:: ITEMS

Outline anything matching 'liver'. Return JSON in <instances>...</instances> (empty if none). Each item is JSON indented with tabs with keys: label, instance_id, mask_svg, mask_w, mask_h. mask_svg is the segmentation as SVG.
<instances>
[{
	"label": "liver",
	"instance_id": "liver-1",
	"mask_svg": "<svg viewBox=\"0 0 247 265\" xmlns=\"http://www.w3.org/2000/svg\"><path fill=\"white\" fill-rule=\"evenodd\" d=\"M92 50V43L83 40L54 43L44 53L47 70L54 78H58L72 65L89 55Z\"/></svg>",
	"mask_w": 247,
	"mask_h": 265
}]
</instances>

::::

Transcribe the entire listing above, reproducing every line character for character, with all tabs, quotes, and escapes unchanged.

Outline anything matching 'liver'. Return JSON in <instances>...</instances> (empty if none). Each item is JSON indented with tabs with keys: label, instance_id, mask_svg, mask_w, mask_h. mask_svg is the segmentation as SVG.
<instances>
[{
	"label": "liver",
	"instance_id": "liver-1",
	"mask_svg": "<svg viewBox=\"0 0 247 265\" xmlns=\"http://www.w3.org/2000/svg\"><path fill=\"white\" fill-rule=\"evenodd\" d=\"M92 50V43L83 40L54 43L44 53L47 70L54 78H58L72 65L89 55Z\"/></svg>",
	"mask_w": 247,
	"mask_h": 265
}]
</instances>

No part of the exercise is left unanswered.